Thursday, March 1, 2007

Snacks for the Spiders, a Feast for Your Customers

Search engine optimization (SEO) is on the minds of nearly all web masters. As a site is being built, the savvy web master is thinking constantly of how to optimize the site to gain the attention of the search engines.

To this end, web masters spend hours and hours working on keywords, title tags, description tags, and meta tags to act as spider food to get spiders to their site and return to their nest with a higher page rank for the site. In this quest, much time and effort is spent trying to think like a spider to attract attention.

While I do highly recommend that you learn how spiders work and what they are looking for (sign up for the free lessons from www.seoelite.com for a great overview of how to optimize your site), I further recommend that a site be built to attract and keep customers. While spiders, as they report back to home base and move your site up in the index, will help customers find your site, customers will not stay there or spend their money on your products if the site is not built for them as well as the spiders. In other words, provide snacks to attact spiders and a feast to keep customers.

To this end

Optimize your site for keywords that are relevant to your customers

Few things irritate me more than to search for "running shoes," for example, only to be met with shoe stores that sell everything but running shoes but had some web master that knew people would look for running shoes and might settle for black leather pumps instead. I don't know about you, but instead of deciding to buy dress shoes instead of running shoes, I move on from that site with a mental note not to return.

Write copy to tell customers what your site is about

Once a spider finds your site, it is looking for keywords that tell it what your site is all about. Guess what! Customers are looking for the same thing. Customers want to know, within a few seconds of landing on your site, if they will find what they are looking for within your pages. Use the pages of your site to inform both spiders and customers of your purpose for opening shop on the world wide web.

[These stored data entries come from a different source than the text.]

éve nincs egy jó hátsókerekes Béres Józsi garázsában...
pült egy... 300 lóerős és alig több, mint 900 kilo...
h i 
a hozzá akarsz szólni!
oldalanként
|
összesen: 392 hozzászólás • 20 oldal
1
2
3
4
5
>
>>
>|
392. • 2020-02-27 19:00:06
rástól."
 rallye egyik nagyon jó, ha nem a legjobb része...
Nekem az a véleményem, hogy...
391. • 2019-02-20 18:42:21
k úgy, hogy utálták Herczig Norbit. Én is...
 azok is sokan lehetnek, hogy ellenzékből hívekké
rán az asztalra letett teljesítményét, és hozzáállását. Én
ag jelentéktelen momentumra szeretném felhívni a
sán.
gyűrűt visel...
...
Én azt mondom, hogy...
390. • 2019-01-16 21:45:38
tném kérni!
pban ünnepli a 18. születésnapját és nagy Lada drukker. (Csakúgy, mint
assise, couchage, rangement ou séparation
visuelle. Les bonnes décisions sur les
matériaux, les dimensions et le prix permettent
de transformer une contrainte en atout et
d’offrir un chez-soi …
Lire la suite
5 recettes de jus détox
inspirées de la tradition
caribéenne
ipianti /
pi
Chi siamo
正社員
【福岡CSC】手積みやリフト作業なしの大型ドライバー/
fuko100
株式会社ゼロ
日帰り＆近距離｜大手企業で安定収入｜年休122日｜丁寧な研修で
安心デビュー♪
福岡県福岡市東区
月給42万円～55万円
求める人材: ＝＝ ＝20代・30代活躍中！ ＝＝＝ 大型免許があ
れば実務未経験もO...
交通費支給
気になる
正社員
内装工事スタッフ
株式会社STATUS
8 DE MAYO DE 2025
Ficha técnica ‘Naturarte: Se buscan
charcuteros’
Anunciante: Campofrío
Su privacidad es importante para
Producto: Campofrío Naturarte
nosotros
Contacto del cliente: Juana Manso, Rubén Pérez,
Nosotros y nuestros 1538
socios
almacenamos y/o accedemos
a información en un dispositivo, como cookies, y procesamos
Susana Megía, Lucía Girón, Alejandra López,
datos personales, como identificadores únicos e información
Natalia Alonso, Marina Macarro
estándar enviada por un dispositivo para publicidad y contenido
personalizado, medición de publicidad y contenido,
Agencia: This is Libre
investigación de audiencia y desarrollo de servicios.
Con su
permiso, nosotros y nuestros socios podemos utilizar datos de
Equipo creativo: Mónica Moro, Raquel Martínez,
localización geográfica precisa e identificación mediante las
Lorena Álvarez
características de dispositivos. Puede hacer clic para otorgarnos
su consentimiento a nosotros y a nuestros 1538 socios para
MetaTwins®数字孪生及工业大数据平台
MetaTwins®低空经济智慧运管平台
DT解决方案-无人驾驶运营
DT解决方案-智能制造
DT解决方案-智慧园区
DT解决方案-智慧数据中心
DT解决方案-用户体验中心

Provide the products customers came to find

As in the suggestion above, don't use keywords for products you do not provide. If you do not provide golf shoes, never have, never will, do not use the keyword "golf shoes" to rope customers into buying cowbody boots instead. People who are ready to buy from the internet know what they want and do not want to have their time wasted on sites that do not offer the products they are looking for. If, on the other hand, you do sell golf shoes but are temporarily out of stock, by all means use the keyword "golf shoes," but be honest with the customer to let them know that you will do your best to get the golf shoes back in stock as soon as possible and that you will let them know when they are available.

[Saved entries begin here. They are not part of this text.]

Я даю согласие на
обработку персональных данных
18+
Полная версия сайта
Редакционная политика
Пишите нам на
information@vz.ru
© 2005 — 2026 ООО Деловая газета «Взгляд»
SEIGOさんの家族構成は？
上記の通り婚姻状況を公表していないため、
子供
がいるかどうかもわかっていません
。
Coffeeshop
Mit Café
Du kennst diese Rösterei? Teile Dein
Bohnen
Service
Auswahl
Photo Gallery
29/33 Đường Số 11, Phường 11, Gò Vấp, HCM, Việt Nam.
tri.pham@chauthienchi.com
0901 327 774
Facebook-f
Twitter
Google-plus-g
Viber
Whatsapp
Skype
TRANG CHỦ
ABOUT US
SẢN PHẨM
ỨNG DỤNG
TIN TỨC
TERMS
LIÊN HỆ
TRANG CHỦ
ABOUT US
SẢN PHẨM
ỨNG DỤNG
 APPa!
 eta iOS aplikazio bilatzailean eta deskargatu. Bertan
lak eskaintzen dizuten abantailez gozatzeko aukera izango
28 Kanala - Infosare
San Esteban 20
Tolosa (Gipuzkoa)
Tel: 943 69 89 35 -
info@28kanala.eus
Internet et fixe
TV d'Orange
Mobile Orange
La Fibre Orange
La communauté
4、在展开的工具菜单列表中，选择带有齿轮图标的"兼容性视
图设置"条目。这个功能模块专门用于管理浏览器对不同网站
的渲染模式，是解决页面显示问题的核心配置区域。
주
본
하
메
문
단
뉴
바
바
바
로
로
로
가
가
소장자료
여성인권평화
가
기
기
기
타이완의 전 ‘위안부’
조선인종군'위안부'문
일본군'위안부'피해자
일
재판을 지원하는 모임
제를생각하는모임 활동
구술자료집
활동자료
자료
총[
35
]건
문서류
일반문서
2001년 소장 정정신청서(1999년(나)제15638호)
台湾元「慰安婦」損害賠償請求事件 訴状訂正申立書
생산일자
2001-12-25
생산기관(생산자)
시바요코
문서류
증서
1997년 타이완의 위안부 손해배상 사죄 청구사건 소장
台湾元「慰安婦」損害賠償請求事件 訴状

Make navigation easy for your customers

Spiders don't look at your site the same way people do. While spiders crawl a site in a set manner, right to left, top to bottom, site navigation must make sense to customers too. Make navigation buttons easy to find and simple to understand. Use words and menus that make sense to your customers.

Make the site attractive to people

Spiders don't look at anything but words. They don't see color, let alone pictures. While pictures and color can excite or turn off customers, a site is not indexed by the spider's report because it looks good. Read information on userability and site usage. Understand how people use the internet and what they are looking for in a site. Build your site to keep the attention of people, not just spiders.

In the areas that spiders see - words, glorious words - customers and spiders are looking for the same things: keywords that are relevant to your site, copy that tells what your site is about, and products they came to your site to find. Beyond that, make navigation intuitive for your customers and make the site attractive to people.

In the end, SEO must take into consideration both the customer and the spiders, and if it comes to a tie, break the tie in favor of the customer and the spiders will reward you in the end.